Top of Data to process

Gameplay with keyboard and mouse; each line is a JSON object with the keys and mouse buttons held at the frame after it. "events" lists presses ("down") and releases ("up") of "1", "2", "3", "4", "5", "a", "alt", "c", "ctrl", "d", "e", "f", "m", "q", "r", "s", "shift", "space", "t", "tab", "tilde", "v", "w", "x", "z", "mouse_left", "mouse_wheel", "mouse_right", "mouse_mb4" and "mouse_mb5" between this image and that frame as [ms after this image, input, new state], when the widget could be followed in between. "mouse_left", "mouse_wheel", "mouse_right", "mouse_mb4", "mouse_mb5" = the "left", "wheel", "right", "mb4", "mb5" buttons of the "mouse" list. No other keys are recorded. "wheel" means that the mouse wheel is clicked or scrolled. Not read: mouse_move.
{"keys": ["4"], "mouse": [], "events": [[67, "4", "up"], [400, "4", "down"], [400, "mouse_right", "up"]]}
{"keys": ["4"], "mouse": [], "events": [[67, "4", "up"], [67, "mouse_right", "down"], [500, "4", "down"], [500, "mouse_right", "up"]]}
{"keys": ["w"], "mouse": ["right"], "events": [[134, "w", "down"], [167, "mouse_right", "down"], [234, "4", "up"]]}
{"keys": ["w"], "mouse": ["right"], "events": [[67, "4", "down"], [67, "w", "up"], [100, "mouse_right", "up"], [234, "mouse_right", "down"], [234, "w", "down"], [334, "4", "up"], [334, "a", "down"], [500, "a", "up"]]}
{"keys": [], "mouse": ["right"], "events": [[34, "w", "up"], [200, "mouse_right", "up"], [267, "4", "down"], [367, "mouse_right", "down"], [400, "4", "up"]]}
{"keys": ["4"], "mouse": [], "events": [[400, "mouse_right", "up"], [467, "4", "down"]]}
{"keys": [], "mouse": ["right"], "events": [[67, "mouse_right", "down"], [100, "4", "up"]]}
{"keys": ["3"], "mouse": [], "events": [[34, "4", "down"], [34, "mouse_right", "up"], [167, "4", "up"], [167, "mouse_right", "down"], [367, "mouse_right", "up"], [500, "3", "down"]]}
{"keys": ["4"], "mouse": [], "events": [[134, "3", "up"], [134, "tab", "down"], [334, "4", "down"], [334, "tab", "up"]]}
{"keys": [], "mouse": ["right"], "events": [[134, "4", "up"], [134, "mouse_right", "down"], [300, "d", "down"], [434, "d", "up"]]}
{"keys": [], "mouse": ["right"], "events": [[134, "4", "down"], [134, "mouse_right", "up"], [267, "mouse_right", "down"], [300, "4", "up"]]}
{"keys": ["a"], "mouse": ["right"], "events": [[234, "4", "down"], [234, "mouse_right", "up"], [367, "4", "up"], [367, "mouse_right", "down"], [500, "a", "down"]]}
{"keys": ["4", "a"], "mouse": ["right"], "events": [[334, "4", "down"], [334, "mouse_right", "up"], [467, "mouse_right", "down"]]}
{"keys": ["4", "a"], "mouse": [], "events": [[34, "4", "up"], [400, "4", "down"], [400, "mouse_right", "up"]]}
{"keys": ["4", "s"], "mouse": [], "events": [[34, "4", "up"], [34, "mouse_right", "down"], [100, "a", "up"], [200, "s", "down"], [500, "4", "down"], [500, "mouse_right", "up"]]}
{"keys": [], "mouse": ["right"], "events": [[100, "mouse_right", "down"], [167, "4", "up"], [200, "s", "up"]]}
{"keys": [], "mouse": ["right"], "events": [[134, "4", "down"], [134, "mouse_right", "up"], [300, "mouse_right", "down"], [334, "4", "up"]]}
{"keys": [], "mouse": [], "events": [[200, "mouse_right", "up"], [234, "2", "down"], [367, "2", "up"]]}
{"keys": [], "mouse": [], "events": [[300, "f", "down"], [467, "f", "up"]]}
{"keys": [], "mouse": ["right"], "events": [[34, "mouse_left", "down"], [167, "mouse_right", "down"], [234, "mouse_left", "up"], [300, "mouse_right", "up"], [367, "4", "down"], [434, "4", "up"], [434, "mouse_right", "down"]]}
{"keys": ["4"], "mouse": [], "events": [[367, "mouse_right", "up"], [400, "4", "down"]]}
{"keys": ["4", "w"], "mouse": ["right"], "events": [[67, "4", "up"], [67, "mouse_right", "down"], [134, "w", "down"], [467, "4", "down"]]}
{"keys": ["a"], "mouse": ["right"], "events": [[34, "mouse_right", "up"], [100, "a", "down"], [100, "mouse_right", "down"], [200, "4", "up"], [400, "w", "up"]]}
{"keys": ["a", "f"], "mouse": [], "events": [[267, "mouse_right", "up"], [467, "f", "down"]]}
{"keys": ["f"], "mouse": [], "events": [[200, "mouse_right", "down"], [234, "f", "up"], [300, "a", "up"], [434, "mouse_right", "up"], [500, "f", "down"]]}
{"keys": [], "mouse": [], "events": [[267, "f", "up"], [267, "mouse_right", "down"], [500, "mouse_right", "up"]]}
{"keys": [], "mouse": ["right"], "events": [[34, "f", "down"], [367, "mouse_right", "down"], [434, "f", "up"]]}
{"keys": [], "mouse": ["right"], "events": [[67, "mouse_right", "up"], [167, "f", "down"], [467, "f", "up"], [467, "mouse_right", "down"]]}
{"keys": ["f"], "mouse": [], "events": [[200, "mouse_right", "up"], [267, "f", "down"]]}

Bottom of Data to process

** Your goal **
Each record above must be restated in full, word for word.

** Exercise answer **
Gameplay with keyboard and mouse; each line is a JSON object with the keys and mouse buttons held at the frame after it. "events" lists presses ("down") and releases ("up") of "1", "2", "3", "4", "5", "a", "alt", "c", "ctrl", "d", "e", "f", "m", "q", "r", "s", "shift", "space", "t", "tab", "tilde", "v", "w", "x", "z", "mouse_left", "mouse_wheel", "mouse_right", "mouse_mb4" and "mouse_mb5" between this image and that frame as [ms after this image, input, new state], when the widget could be followed in between. "mouse_left", "mouse_wheel", "mouse_right", "mouse_mb4", "mouse_mb5" = the "left", "wheel", "right", "mb4", "mb5" buttons of the "mouse" list. No other keys are recorded. "wheel" means that the mouse wheel is clicked or scrolled. Not read: mouse_move.
{"keys": ["4"], "mouse": [], "events": [[67, "4", "up"], [400, "4", "down"], [400, "mouse_right", "up"]]}
{"keys": ["4"], "mouse": [], "events": [[67, "4", "up"], [67, "mouse_right", "down"], [500, "4", "down"], [500, "mouse_right", "up"]]}
{"keys": ["w"], "mouse": ["right"], "events": [[134, "w", "down"], [167, "mouse_right", "down"], [234, "4", "up"]]}
{"keys": ["w"], "mouse": ["right"], "events": [[67, "4", "down"], [67, "w", "up"], [100, "mouse_right", "up"], [234, "mouse_right", "down"], [234, "w", "down"], [334, "4", "up"], [334, "a", "down"], [500, "a", "up"]]}
{"keys": [], "mouse": ["right"], "events": [[34, "w", "up"], [200, "mouse_right", "up"], [267, "4", "down"], [367, "mouse_right", "down"], [400, "4", "up"]]}
{"keys": ["4"], "mouse": [], "events": [[400, "mouse_right", "up"], [467, "4", "down"]]}
{"keys": [], "mouse": ["right"], "events": [[67, "mouse_right", "down"], [100, "4", "up"]]}
{"keys": ["3"], "mouse": [], "events": [[34, "4", "down"], [34, "mouse_right", "up"], [167, "4", "up"], [167, "mouse_right", "down"], [367, "mouse_right", "up"], [500, "3", "down"]]}
{"keys": ["4"], "mouse": [], "events": [[134, "3", "up"], [134, "tab", "down"], [334, "4", "down"], [334, "tab", "up"]]}
{"keys": [], "mouse": ["right"], "events": [[134, "4", "up"], [134, "mouse_right", "down"], [300, "d", "down"], [434, "d", "up"]]}
{"keys": [], "mouse": ["right"], "events": [[134, "4", "down"], [134, "mouse_right", "up"], [267, "mouse_right", "down"], [300, "4", "up"]]}
{"keys": ["a"], "mouse": ["right"], "events": [[234, "4", "down"], [234, "mouse_right", "up"], [367, "4", "up"], [367, "mouse_right", "down"], [500, "a", "down"]]}
{"keys": ["4", "a"], "mouse": ["right"], "events": [[334, "4", "down"], [334, "mouse_right", "up"], [467, "mouse_right", "down"]]}
{"keys": ["4", "a"], "mouse": [], "events": [[34, "4", "up"], [400, "4", "down"], [400, "mouse_right", "up"]]}
{"keys": ["4", "s"], "mouse": [], "events": [[34, "4", "up"], [34, "mouse_right", "down"], [100, "a", "up"], [200, "s", "down"], [500, "4", "down"], [500, "mouse_right", "up"]]}
{"keys": [], "mouse": ["right"], "events": [[100, "mouse_right", "down"], [167, "4", "up"], [200, "s", "up"]]}
{"keys": [], "mouse": ["right"], "events": [[134, "4", "down"], [134, "mouse_right", "up"], [300, "mouse_right", "down"], [334, "4", "up"]]}
{"keys": [], "mouse": [], "events": [[200, "mouse_right", "up"], [234, "2", "down"], [367, "2", "up"]]}
{"keys": [], "mouse": [], "events": [[300, "f", "down"], [467, "f", "up"]]}
{"keys": [], "mouse": ["right"], "events": [[34, "mouse_left", "down"], [167, "mouse_right", "down"], [234, "mouse_left", "up"], [300, "mouse_right", "up"], [367, "4", "down"], [434, "4", "up"], [434, "mouse_right", "down"]]}
{"keys": ["4"], "mouse": [], "events": [[367, "mouse_right", "up"], [400, "4", "down"]]}
{"keys": ["4", "w"], "mouse": ["right"], "events": [[67, "4", "up"], [67, "mouse_right", "down"], [134, "w", "down"], [467, "4", "down"]]}
{"keys": ["a"], "mouse": ["right"], "events": [[34, "mouse_right", "up"], [100, "a", "down"], [100, "mouse_right", "down"], [200, "4", "up"], [400, "w", "up"]]}
{"keys": ["a", "f"], "mouse": [], "events": [[267, "mouse_right", "up"], [467, "f", "down"]]}
{"keys": ["f"], "mouse": [], "events": [[200, "mouse_right", "down"], [234, "f", "up"], [300, "a", "up"], [434, "mouse_right", "up"], [500, "f", "down"]]}
{"keys": [], "mouse": [], "events": [[267, "f", "up"], [267, "mouse_right", "down"], [500, "mouse_right", "up"]]}
{"keys": [], "mouse": ["right"], "events": [[34, "f", "down"], [367, "mouse_right", "down"], [434, "f", "up"]]}
{"keys": [], "mouse": ["right"], "events": [[67, "mouse_right", "up"], [167, "f", "down"], [467, "f", "up"], [467, "mouse_right", "down"]]}
{"keys": ["f"], "mouse": [], "events": [[200, "mouse_right", "up"], [267, "f", "down"]]}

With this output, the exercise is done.